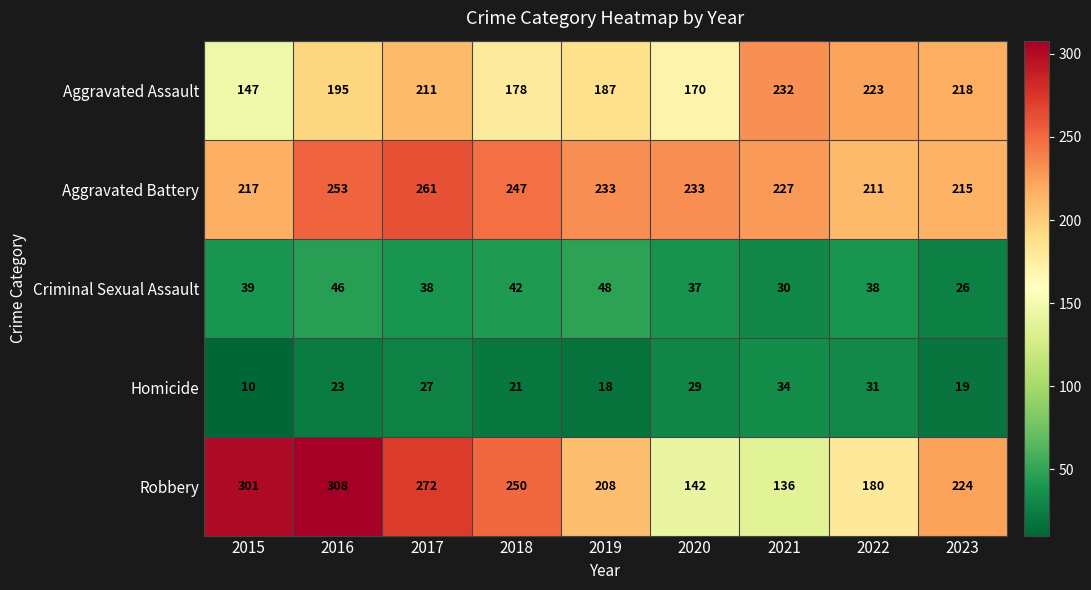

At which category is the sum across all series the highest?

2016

※ ※ ※

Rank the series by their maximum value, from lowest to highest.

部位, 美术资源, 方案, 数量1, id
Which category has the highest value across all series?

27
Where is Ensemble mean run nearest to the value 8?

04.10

※ ※ ※

> Directions for this task
Report every line of the listing above that contains the word "value".

> Answer section
Rank the series by their maximum value, from lowest to highest.
Which category has the highest value across all series?
Where is Ensemble mean run nearest to the value 8?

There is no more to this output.